- [Exercise input]
========
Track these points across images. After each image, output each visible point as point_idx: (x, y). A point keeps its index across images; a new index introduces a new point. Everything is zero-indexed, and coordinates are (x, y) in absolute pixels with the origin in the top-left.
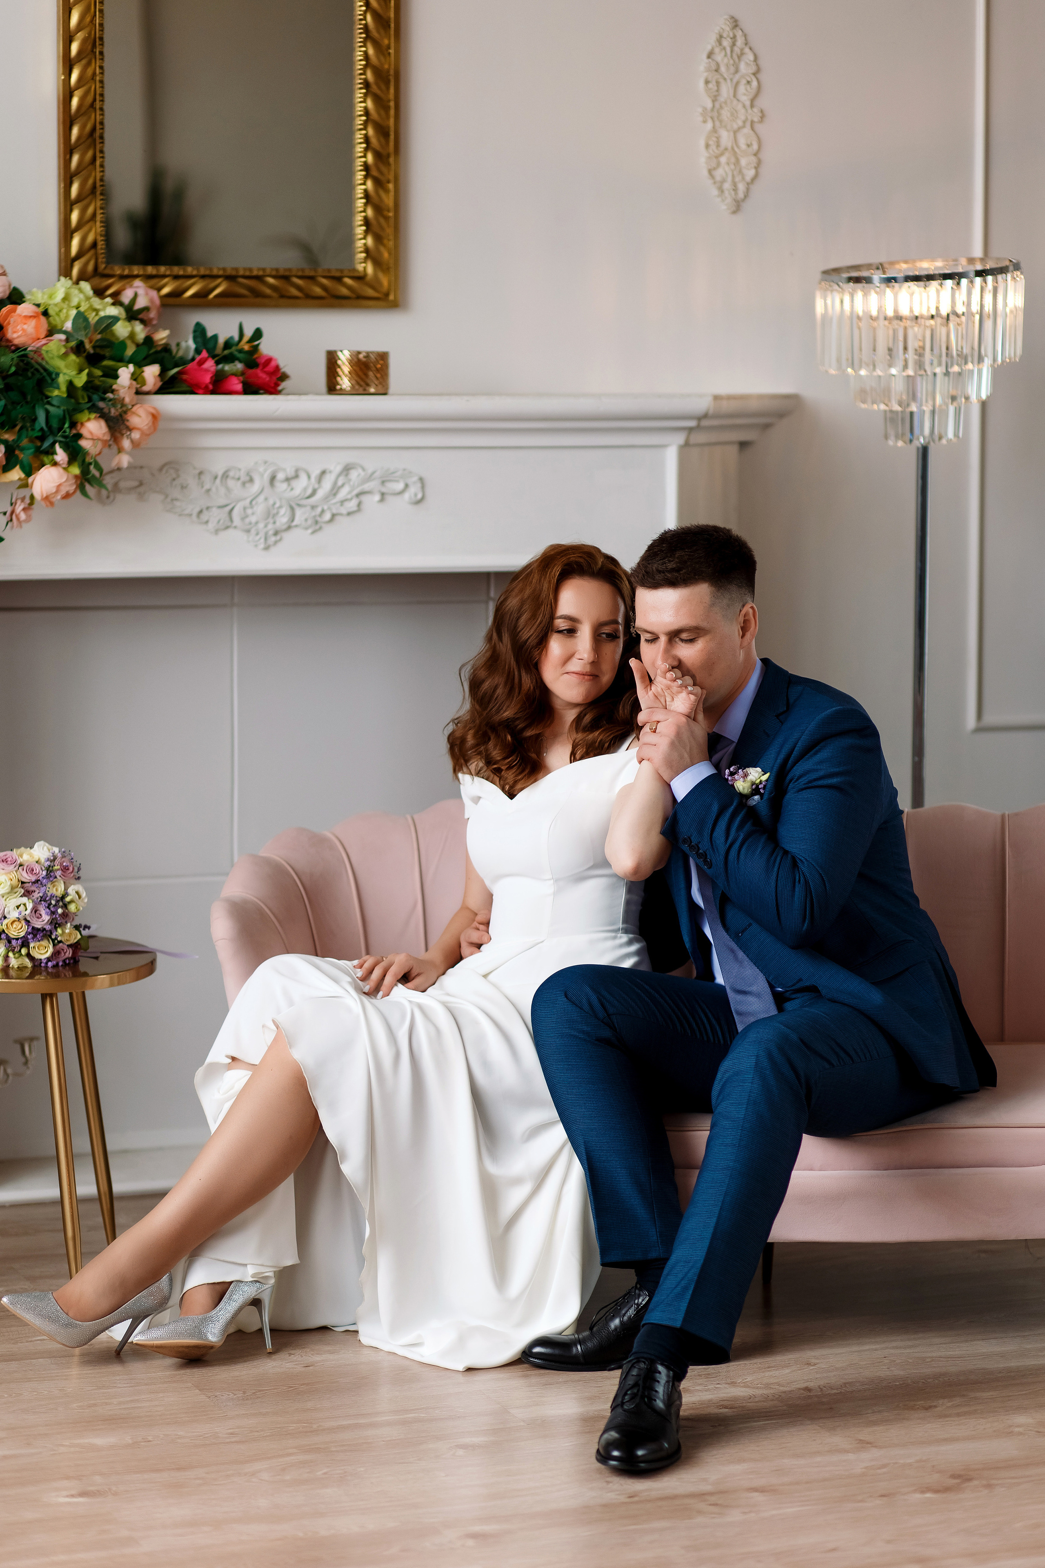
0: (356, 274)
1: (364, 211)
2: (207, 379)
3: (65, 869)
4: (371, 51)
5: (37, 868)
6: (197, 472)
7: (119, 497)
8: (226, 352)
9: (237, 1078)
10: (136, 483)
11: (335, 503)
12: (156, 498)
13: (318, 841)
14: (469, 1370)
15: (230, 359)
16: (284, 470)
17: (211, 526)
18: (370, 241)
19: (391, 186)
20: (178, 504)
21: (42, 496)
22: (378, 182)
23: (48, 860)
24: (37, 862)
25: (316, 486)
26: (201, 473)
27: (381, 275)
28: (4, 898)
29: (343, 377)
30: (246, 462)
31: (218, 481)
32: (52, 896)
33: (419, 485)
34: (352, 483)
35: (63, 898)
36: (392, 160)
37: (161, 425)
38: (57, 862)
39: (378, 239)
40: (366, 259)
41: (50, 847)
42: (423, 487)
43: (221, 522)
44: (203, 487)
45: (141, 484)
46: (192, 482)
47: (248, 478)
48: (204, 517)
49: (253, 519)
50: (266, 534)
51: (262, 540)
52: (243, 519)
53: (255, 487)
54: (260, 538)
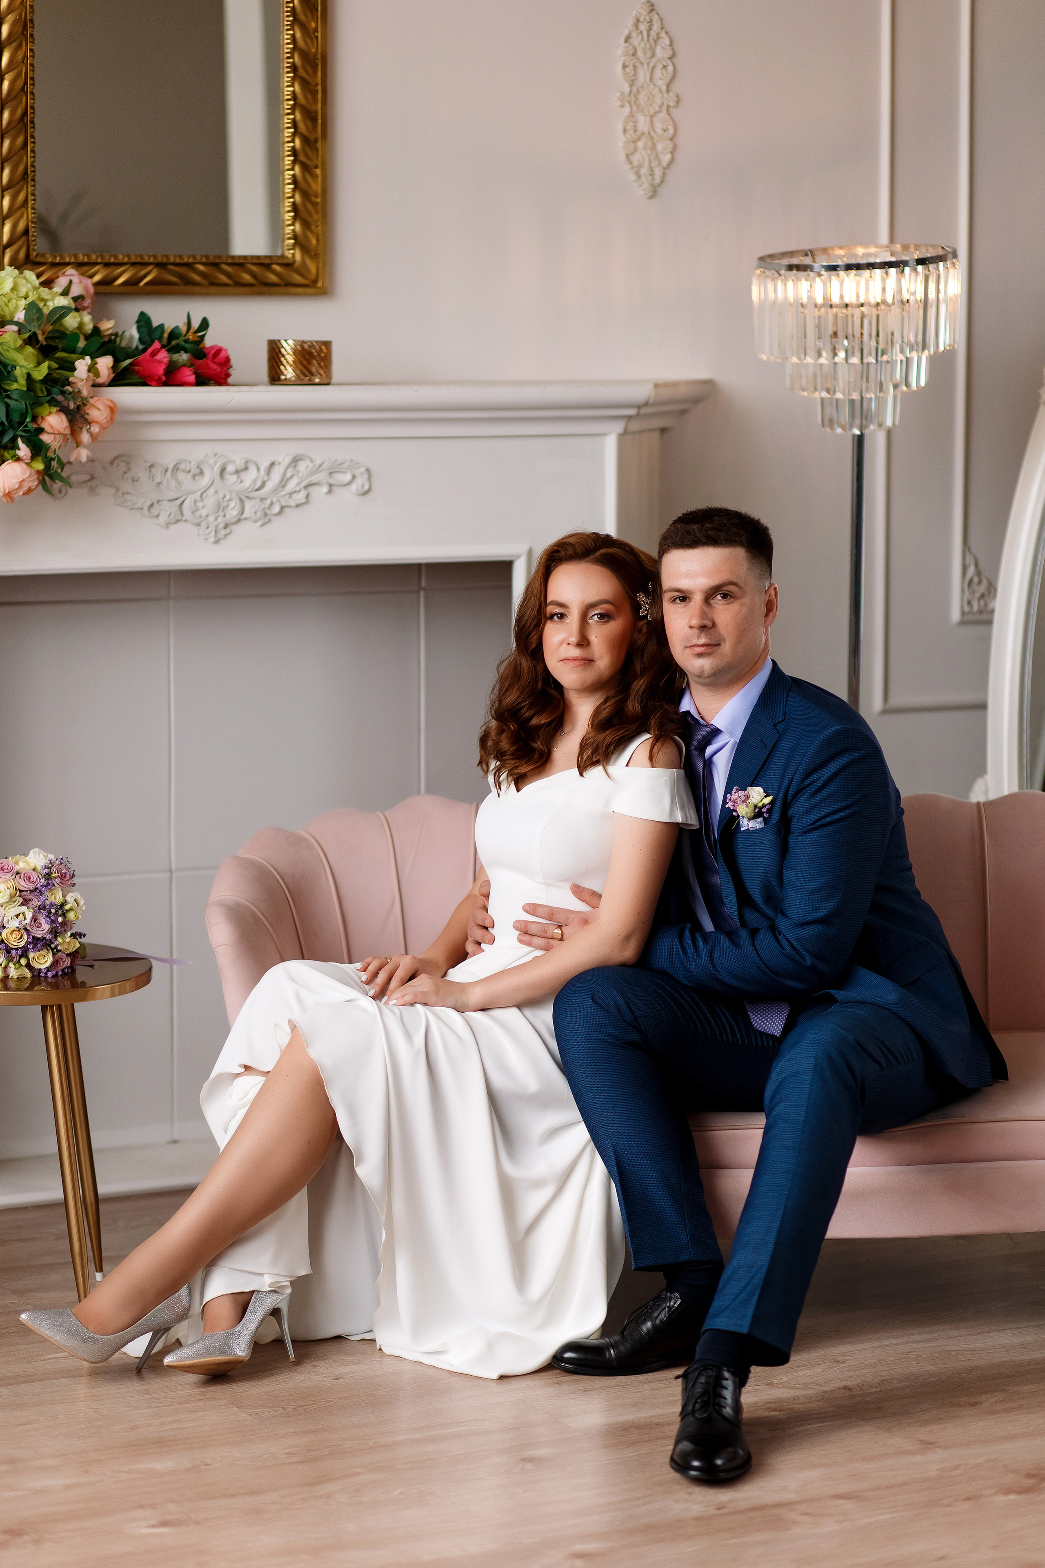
0: (285, 261)
1: (293, 197)
2: (160, 371)
3: (63, 876)
4: (298, 35)
5: (34, 876)
6: (149, 465)
7: (71, 491)
8: (174, 342)
9: (251, 1085)
10: (87, 477)
11: (284, 495)
12: (106, 492)
13: (297, 841)
14: (502, 1377)
15: (178, 349)
16: (233, 462)
17: (163, 519)
18: (298, 227)
19: (318, 171)
20: (127, 497)
21: (4, 492)
22: (305, 167)
23: (46, 867)
24: (34, 870)
25: (266, 478)
26: (152, 466)
27: (308, 262)
28: (4, 907)
29: (288, 367)
30: (195, 454)
31: (169, 474)
32: (52, 905)
33: (366, 476)
34: (300, 475)
35: (62, 906)
36: (319, 145)
37: (119, 417)
38: (54, 869)
39: (306, 224)
40: (294, 245)
41: (45, 854)
42: (370, 478)
43: (172, 515)
44: (153, 480)
45: (92, 478)
46: (143, 475)
47: (198, 471)
48: (155, 511)
49: (204, 512)
50: (217, 527)
51: (213, 533)
52: (193, 512)
53: (206, 480)
54: (211, 532)
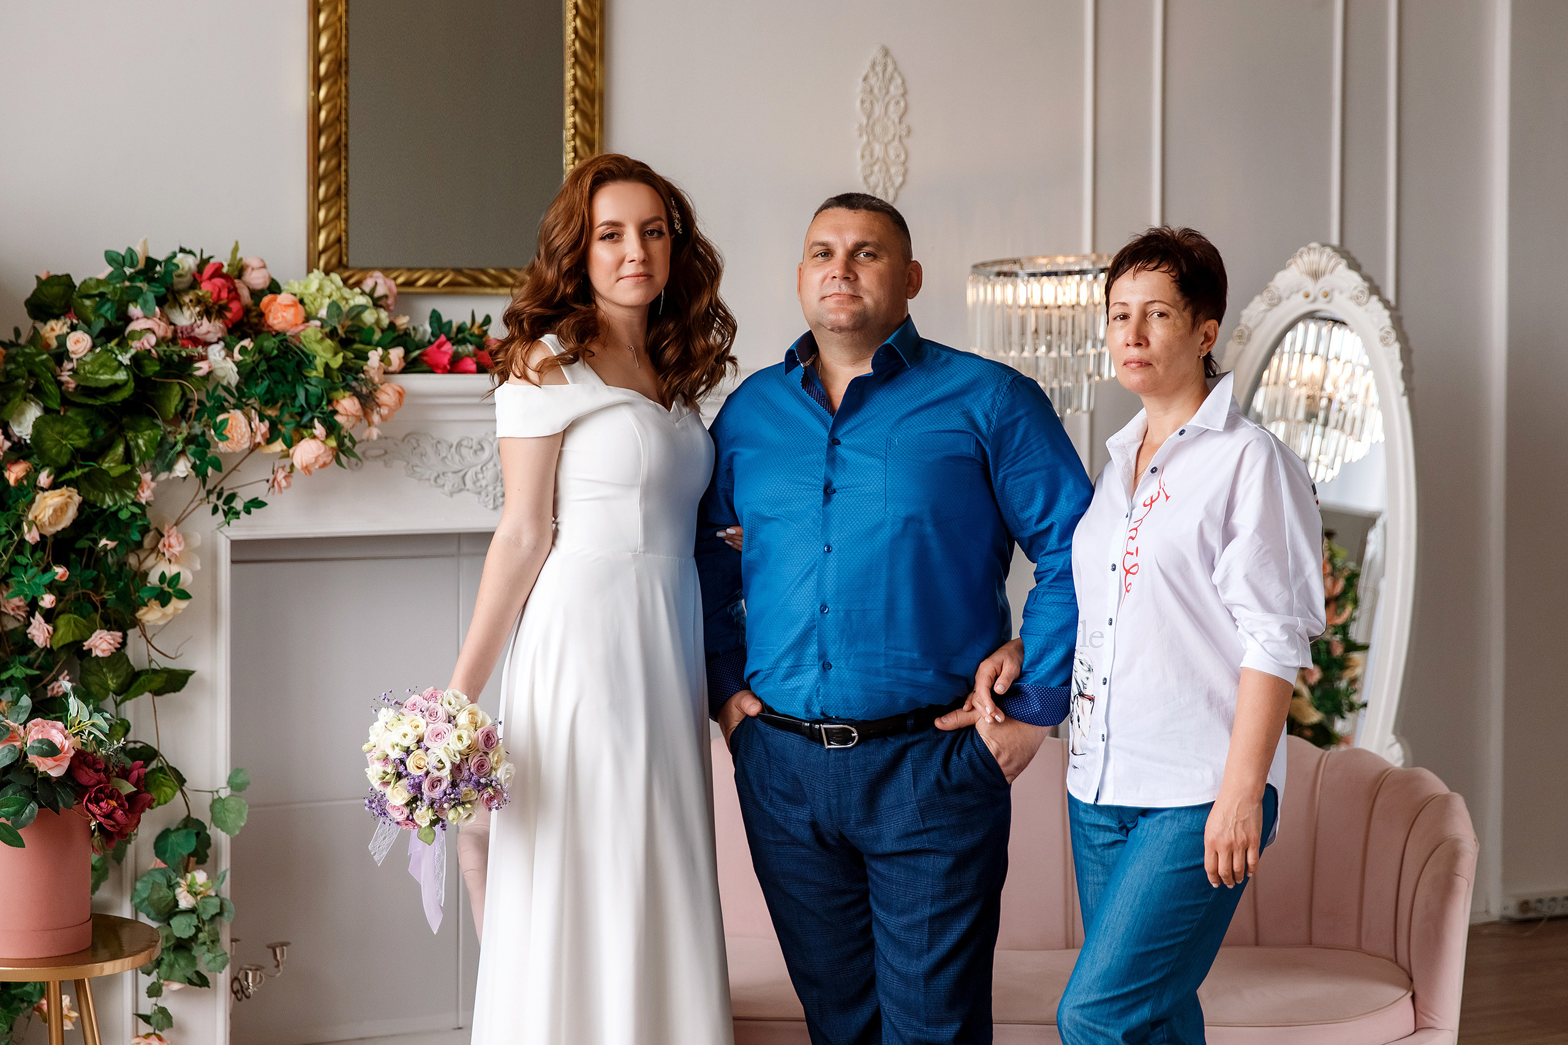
2: (445, 360)
4: (579, 74)
6: (436, 441)
7: (367, 464)
8: (460, 336)
10: (381, 452)
12: (399, 465)
15: (463, 342)
17: (447, 489)
20: (416, 469)
21: (301, 464)
26: (438, 443)
30: (477, 432)
31: (453, 449)
37: (406, 400)
43: (456, 486)
44: (439, 455)
45: (386, 452)
46: (430, 450)
47: (479, 447)
48: (441, 481)
49: (484, 483)
50: (495, 496)
51: (492, 501)
52: (474, 483)
53: (486, 455)
54: (490, 499)
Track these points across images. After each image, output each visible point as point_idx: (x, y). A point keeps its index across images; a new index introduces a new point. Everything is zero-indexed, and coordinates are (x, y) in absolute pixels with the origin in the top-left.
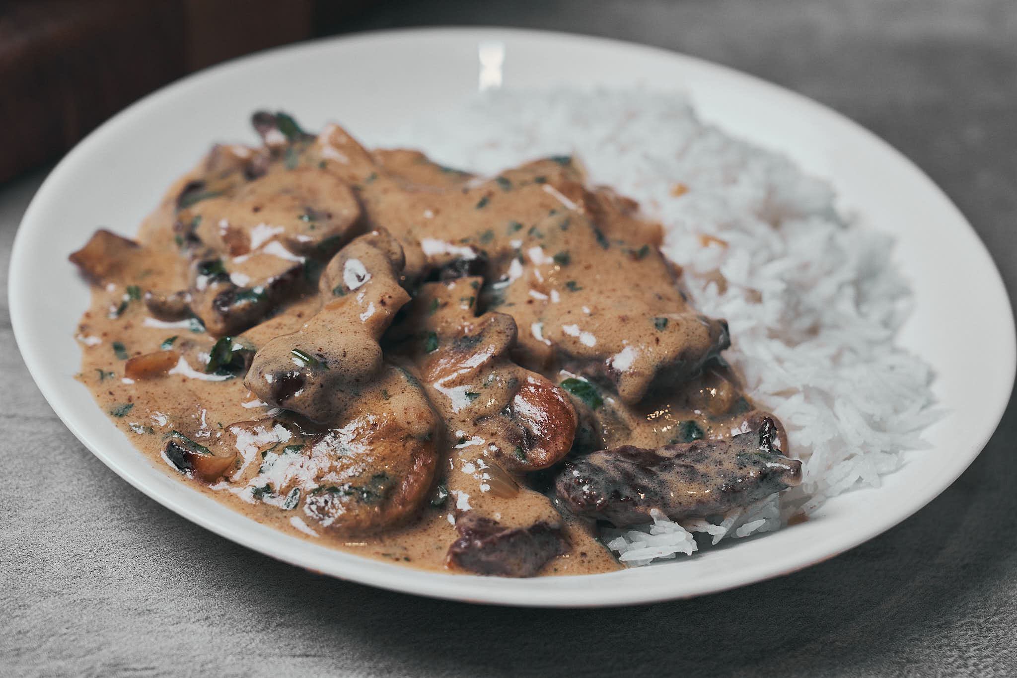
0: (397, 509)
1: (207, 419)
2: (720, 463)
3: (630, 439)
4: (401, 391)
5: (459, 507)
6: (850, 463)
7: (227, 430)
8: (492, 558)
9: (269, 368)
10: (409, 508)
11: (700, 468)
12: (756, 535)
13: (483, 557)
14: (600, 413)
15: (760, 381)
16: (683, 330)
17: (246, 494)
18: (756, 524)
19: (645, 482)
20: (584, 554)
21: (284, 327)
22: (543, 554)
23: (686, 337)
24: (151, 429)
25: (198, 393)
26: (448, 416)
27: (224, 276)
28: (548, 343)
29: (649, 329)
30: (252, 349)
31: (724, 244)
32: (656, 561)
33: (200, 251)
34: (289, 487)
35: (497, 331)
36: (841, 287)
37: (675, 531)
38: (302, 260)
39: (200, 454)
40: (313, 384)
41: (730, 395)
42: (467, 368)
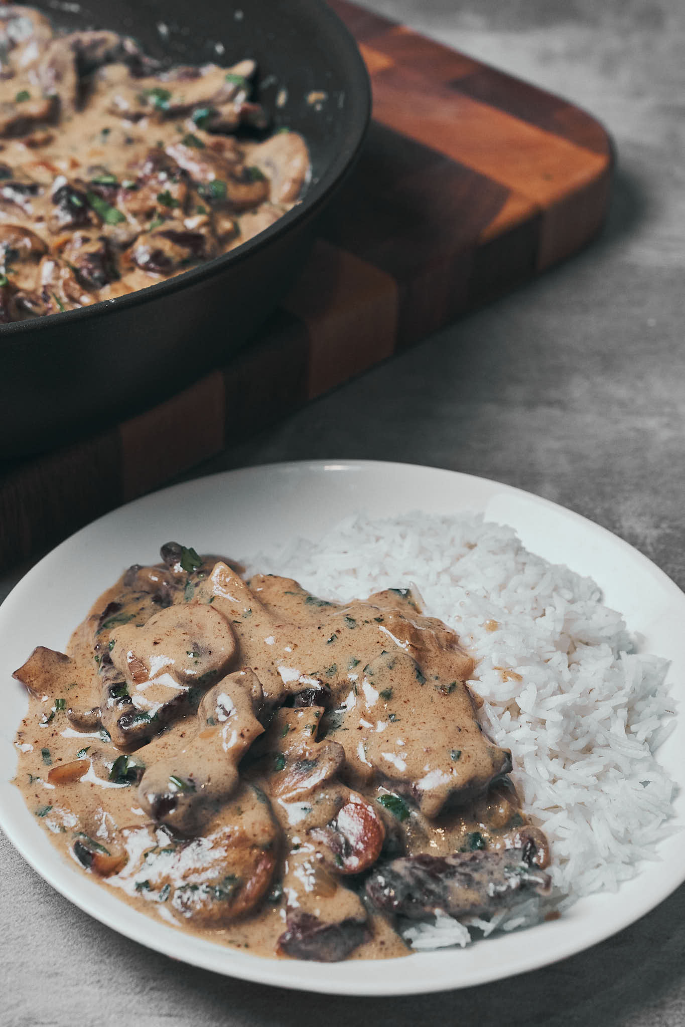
========
- [What you are asked to do] Rewrite the entries above, replacing "top-left" with "upper-left" and leaving everything else unchanged. Leave the pictures out of your answer.

- [Solution to the problem]
Track these points across images. After each image, output each visible point as point_idx: (x, y). A point keeps its index across images; a new index introduces a new point. Everything is zero-indexed, and coordinates are (x, y) in absolute pixels with the origin in the upper-left.
0: (356, 274)
1: (364, 211)
2: (207, 379)
3: (65, 869)
4: (371, 51)
5: (37, 868)
6: (197, 472)
7: (119, 497)
8: (226, 352)
9: (237, 1078)
10: (136, 483)
11: (335, 503)
12: (156, 498)
13: (318, 841)
14: (469, 1370)
15: (230, 359)
16: (284, 470)
17: (211, 526)
18: (370, 241)
19: (391, 186)
20: (178, 504)
21: (42, 496)
22: (378, 182)
23: (48, 860)
24: (37, 862)
25: (316, 486)
26: (201, 473)
27: (381, 275)
28: (4, 898)
29: (343, 377)
30: (246, 462)
31: (218, 481)
32: (52, 896)
33: (419, 485)
34: (352, 483)
35: (63, 898)
36: (392, 160)
37: (161, 425)
38: (57, 862)
39: (378, 239)
40: (366, 259)
41: (50, 847)
42: (423, 487)
43: (221, 522)
44: (203, 487)
45: (141, 484)
46: (192, 482)
47: (248, 478)
48: (204, 517)
49: (253, 519)
50: (266, 534)
51: (262, 540)
52: (243, 519)
53: (255, 487)
54: (260, 538)
0: (285, 261)
1: (293, 197)
2: (160, 371)
3: (63, 876)
4: (298, 35)
5: (34, 876)
6: (149, 465)
7: (71, 491)
8: (174, 342)
9: (251, 1085)
10: (87, 477)
11: (284, 495)
12: (106, 492)
13: (297, 841)
14: (502, 1377)
15: (178, 349)
16: (233, 462)
17: (163, 519)
18: (298, 227)
19: (318, 171)
20: (127, 497)
21: (4, 492)
22: (305, 167)
23: (46, 867)
24: (34, 870)
25: (266, 478)
26: (152, 466)
27: (308, 262)
28: (4, 907)
29: (288, 367)
30: (195, 454)
31: (169, 474)
32: (52, 905)
33: (366, 476)
34: (300, 475)
35: (62, 906)
36: (319, 145)
37: (119, 417)
38: (54, 869)
39: (306, 224)
40: (294, 245)
41: (45, 854)
42: (370, 478)
43: (172, 515)
44: (153, 480)
45: (92, 478)
46: (143, 475)
47: (198, 471)
48: (155, 511)
49: (204, 512)
50: (217, 527)
51: (213, 533)
52: (193, 512)
53: (206, 480)
54: (211, 532)
2: (445, 360)
4: (579, 74)
6: (436, 441)
7: (367, 464)
8: (460, 336)
10: (381, 452)
12: (399, 465)
15: (463, 342)
17: (447, 489)
20: (416, 469)
21: (301, 464)
26: (438, 443)
30: (477, 432)
31: (453, 449)
37: (406, 400)
43: (456, 486)
44: (439, 455)
45: (386, 452)
46: (430, 450)
47: (479, 447)
48: (441, 481)
49: (484, 483)
50: (495, 496)
51: (492, 501)
52: (474, 483)
53: (486, 455)
54: (490, 499)
Track these points across images. After each image, output each visible point as point_idx: (x, y). A point keeps its index across images; a new index introduces a new point. Everything is zero-indexed, and coordinates are (x, y) in absolute pixels with the origin in the upper-left.
0: (397, 509)
1: (207, 419)
2: (720, 463)
3: (630, 439)
4: (401, 391)
5: (459, 507)
6: (850, 463)
7: (227, 430)
8: (492, 558)
9: (269, 368)
10: (409, 508)
11: (700, 468)
12: (756, 535)
13: (483, 557)
14: (600, 413)
15: (760, 381)
16: (683, 330)
17: (246, 494)
18: (756, 524)
19: (645, 482)
20: (584, 554)
21: (284, 327)
22: (543, 554)
23: (686, 337)
24: (151, 429)
25: (198, 393)
26: (448, 416)
27: (224, 276)
28: (548, 343)
29: (649, 329)
30: (252, 349)
31: (724, 244)
32: (656, 561)
33: (200, 251)
34: (289, 487)
35: (497, 331)
36: (841, 287)
37: (675, 531)
38: (302, 260)
39: (200, 454)
40: (313, 384)
41: (730, 395)
42: (467, 368)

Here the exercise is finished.